While we built Mone for ourselves, we knew many people face the same challenge. Our goal was to create an app that solved this problem while learning Flutter and mobile development from the ground up.

Screenshots

Login screen and dashboard with spending charts
Login screen and spending visualization dashboard
Split bill interface
Smart bill splitting with friends

Challenges and How We Overcame Them

The biggest challenge for me was state management in Flutter. Coming from a backend development background, managing UI state with Riverpod was completely new. At first, I struggled to understand how state flows through the app, when to use providers, and how to properly separate business logic from UI code. It took a lot of trial and error—and many "aha" moments—before the patterns finally clicked.

Another challenge was defining our business logic, particularly around edge cases like deletions and updates. What happens when someone deletes a split bill that others have already paid into? How do we handle updates to shared expenses? These scenarios were complex, and we realized we couldn't solve everything within our timeline.

To move forward, we decided to focus on the MVP and prioritize the happy flow. This meant implementing core features—adding friends, creating split bills, and tracking expenses—while postponing edge cases like deletion for future iterations. It wasn't ideal, but it allowed us to deliver a functional product within our course timeline.

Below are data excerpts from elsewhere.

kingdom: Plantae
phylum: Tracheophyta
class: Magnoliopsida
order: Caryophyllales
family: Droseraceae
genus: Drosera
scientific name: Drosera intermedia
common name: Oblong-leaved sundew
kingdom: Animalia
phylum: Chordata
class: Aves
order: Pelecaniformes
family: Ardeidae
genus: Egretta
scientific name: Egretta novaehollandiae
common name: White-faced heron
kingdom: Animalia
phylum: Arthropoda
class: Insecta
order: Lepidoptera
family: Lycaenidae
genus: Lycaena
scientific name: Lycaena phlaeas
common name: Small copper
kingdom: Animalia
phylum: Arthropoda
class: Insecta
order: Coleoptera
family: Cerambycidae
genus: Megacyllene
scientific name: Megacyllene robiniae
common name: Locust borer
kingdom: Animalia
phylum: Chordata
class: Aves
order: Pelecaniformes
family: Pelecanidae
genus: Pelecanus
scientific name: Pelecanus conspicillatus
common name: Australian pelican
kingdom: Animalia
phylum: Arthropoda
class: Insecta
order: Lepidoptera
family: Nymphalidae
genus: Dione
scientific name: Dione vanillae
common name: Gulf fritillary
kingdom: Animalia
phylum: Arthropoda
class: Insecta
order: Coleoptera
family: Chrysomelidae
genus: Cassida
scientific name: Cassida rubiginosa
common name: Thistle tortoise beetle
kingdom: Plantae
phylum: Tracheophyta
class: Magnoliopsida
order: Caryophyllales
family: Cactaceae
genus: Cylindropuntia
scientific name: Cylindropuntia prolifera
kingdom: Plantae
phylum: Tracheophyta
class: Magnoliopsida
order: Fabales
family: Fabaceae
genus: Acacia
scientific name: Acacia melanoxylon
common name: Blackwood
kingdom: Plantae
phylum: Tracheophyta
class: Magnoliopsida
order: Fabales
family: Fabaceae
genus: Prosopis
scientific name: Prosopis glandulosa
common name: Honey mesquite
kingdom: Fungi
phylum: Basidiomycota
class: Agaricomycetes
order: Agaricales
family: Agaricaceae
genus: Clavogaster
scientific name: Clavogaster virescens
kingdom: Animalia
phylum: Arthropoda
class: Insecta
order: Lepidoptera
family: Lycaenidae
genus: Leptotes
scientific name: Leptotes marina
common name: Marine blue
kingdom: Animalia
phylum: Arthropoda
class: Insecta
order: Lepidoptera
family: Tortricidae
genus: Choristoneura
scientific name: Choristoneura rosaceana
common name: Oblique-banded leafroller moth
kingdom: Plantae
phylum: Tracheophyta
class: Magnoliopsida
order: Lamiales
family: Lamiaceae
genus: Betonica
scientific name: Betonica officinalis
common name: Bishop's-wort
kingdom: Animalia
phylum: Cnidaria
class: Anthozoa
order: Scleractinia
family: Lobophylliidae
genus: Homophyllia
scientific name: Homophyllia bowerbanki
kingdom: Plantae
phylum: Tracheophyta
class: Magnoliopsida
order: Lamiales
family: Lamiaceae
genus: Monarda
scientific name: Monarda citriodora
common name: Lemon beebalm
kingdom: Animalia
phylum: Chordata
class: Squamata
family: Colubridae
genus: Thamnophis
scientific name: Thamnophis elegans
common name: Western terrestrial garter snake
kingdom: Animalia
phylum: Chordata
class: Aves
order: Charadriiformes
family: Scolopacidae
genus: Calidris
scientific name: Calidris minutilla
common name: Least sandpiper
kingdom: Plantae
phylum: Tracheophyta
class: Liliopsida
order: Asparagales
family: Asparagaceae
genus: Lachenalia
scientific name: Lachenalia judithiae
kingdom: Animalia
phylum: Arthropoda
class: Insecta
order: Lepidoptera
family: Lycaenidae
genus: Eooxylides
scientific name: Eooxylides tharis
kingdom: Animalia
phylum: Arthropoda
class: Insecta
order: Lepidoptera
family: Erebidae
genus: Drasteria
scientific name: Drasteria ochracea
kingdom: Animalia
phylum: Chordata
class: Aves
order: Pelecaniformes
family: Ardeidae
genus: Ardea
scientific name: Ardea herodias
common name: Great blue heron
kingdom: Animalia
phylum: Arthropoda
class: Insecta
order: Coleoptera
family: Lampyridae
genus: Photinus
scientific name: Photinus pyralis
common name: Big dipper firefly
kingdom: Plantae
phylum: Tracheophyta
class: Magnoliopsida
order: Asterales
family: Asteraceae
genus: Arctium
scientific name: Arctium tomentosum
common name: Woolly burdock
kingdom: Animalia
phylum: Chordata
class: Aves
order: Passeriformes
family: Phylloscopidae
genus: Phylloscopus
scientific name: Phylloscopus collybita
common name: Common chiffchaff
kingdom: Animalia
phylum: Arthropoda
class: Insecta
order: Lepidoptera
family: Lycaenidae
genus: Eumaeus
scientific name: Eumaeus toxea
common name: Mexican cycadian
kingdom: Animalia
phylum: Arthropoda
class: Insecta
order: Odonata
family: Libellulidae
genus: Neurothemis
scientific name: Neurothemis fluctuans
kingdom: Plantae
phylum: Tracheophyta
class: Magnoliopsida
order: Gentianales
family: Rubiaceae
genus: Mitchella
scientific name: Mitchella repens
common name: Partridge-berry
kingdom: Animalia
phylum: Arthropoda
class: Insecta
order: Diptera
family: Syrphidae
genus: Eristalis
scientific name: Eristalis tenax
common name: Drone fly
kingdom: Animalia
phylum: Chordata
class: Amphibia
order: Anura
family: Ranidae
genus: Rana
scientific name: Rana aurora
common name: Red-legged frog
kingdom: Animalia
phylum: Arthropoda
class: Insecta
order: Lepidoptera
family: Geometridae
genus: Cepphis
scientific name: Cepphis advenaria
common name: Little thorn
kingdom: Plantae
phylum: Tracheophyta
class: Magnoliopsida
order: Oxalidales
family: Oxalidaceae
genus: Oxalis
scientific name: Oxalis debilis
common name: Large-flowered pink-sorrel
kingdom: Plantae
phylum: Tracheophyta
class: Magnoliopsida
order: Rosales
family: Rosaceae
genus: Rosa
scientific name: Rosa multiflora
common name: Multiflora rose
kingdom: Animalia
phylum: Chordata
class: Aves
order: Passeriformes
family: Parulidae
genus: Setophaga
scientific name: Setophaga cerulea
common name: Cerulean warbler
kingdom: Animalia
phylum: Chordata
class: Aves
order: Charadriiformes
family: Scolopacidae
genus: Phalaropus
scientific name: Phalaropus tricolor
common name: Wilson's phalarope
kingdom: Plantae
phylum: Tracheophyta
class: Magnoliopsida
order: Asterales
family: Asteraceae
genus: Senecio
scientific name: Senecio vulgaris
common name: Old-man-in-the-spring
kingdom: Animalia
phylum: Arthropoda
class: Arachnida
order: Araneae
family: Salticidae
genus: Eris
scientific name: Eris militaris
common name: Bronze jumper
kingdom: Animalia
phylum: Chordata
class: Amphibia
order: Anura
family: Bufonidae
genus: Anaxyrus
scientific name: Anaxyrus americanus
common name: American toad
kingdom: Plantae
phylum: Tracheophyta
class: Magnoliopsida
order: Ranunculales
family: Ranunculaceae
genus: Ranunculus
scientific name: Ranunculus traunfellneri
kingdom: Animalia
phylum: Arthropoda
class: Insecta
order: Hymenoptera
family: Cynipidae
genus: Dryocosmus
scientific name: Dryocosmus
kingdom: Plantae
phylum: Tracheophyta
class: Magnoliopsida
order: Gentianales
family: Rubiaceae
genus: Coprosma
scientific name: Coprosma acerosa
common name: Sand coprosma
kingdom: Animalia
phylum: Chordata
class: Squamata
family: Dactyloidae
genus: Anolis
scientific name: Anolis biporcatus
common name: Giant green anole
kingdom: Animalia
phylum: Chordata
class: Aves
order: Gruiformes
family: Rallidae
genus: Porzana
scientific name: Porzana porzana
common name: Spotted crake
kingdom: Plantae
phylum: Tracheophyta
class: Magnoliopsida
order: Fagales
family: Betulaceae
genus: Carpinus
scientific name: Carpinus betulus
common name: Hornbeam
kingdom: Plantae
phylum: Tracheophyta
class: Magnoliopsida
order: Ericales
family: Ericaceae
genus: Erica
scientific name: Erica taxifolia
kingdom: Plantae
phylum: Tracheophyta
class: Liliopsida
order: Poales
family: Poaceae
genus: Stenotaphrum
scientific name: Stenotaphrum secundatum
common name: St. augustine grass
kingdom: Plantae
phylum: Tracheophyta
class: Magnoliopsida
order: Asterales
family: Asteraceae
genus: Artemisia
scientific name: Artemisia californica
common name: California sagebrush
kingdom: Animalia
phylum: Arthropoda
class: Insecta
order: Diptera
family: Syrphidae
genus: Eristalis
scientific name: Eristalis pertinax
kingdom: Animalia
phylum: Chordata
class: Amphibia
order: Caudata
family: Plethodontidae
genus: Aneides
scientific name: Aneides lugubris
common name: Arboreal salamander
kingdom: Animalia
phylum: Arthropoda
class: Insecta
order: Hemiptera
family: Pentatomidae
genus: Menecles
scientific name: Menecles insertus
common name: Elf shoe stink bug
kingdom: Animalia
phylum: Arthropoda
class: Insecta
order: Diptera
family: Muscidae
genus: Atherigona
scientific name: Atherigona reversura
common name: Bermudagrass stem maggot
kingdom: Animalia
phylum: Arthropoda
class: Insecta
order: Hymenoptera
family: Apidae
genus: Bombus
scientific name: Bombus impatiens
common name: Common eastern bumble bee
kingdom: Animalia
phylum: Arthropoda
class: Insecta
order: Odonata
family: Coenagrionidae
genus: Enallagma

I also worked extensively on the transaction UI and charts, building visualizations for income, expenses, and monthly spending trends. Integrating Firebase for real-time synchronization, push notifications, and Crashlytics added another layer of complexity, but it was essential for making the app feel responsive and reliable.

Learnings

This project was my first full-featured Flutter application, and it taught me a great deal about mobile development. I learned how Flutter apps are structured, how navigation works, and how to build responsive UIs that adapt to different screen sizes.

More importantly, I gained a real understanding of state management. While I had encountered the concept before in web frameworks, working with Riverpod in Flutter forced me to think deeply about data flow, reactivity, and separation of concerns. The moments when everything finally clicked felt incredibly rewarding.

I also learned how to integrate Firebase services—Firestore for real-time data, Cloud Messaging for push notifications, and Crashlytics for error tracking. Understanding how mobile apps communicate with backend services and handle asynchronous data was a crucial skill I took away from this project.

Beyond the technical skills, I learned the importance of scoping and prioritization. We couldn't build everything we wanted, so we had to make tough decisions about what to include in the MVP. This taught me how to balance ambition with pragmatism—a lesson that applies to every software project.